[DATA IN THIS EXERCISE]

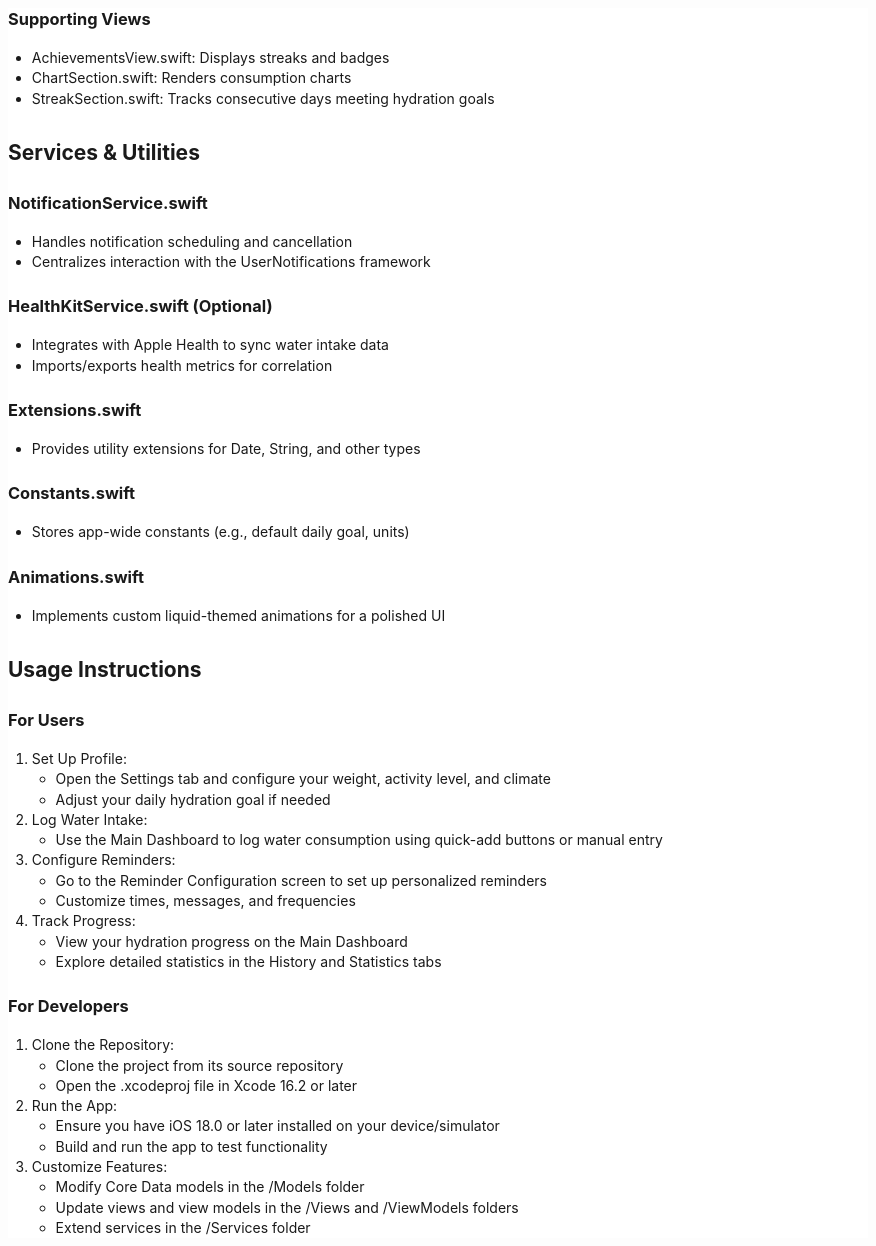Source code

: ### Supporting Views
- AchievementsView.swift: Displays streaks and badges
- ChartSection.swift: Renders consumption charts
- StreakSection.swift: Tracks consecutive days meeting hydration goals

## Services & Utilities

### NotificationService.swift
- Handles notification scheduling and cancellation
- Centralizes interaction with the UserNotifications framework

### HealthKitService.swift (Optional)
- Integrates with Apple Health to sync water intake data
- Imports/exports health metrics for correlation

### Extensions.swift
- Provides utility extensions for Date, String, and other types

### Constants.swift
- Stores app-wide constants (e.g., default daily goal, units)

### Animations.swift
- Implements custom liquid-themed animations for a polished UI

## Usage Instructions

### For Users
1. Set Up Profile:
   - Open the Settings tab and configure your weight, activity level, and climate
   - Adjust your daily hydration goal if needed
2. Log Water Intake:
   - Use the Main Dashboard to log water consumption using quick-add buttons or manual entry
3. Configure Reminders:
   - Go to the Reminder Configuration screen to set up personalized reminders
   - Customize times, messages, and frequencies
4. Track Progress:
   - View your hydration progress on the Main Dashboard
   - Explore detailed statistics in the History and Statistics tabs

### For Developers
1. Clone the Repository:
   - Clone the project from its source repository
   - Open the .xcodeproj file in Xcode 16.2 or later
2. Run the App:
   - Ensure you have iOS 18.0 or later installed on your device/simulator
   - Build and run the app to test functionality
3. Customize Features:
   - Modify Core Data models in the /Models folder
   - Update views and view models in the /Views and /ViewModels folders
   - Extend services in the /Services folder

[/DATA IN THIS EXERCISE]

DIRECTIONS =
Pull out the lines of the listing, starting at the line that contains "### Extensions.swift" and continuing through the end of the listing, and reproduce them character for character.

EXERCISE RESULT =
### Extensions.swift
- Provides utility extensions for Date, String, and other types

### Constants.swift
- Stores app-wide constants (e.g., default daily goal, units)

### Animations.swift
- Implements custom liquid-themed animations for a polished UI

## Usage Instructions

### For Users
1. Set Up Profile:
   - Open the Settings tab and configure your weight, activity level, and climate
   - Adjust your daily hydration goal if needed
2. Log Water Intake:
   - Use the Main Dashboard to log water consumption using quick-add buttons or manual entry
3. Configure Reminders:
   - Go to the Reminder Configuration screen to set up personalized reminders
   - Customize times, messages, and frequencies
4. Track Progress:
   - View your hydration progress on the Main Dashboard
   - Explore detailed statistics in the History and Statistics tabs

### For Developers
1. Clone the Repository:
   - Clone the project from its source repository
   - Open the .xcodeproj file in Xcode 16.2 or later
2. Run the App:
   - Ensure you have iOS 18.0 or later installed on your device/simulator
   - Build and run the app to test functionality
3. Customize Features:
   - Modify Core Data models in the /Models folder
   - Update views and view models in the /Views and /ViewModels folders
   - Extend services in the /Services folder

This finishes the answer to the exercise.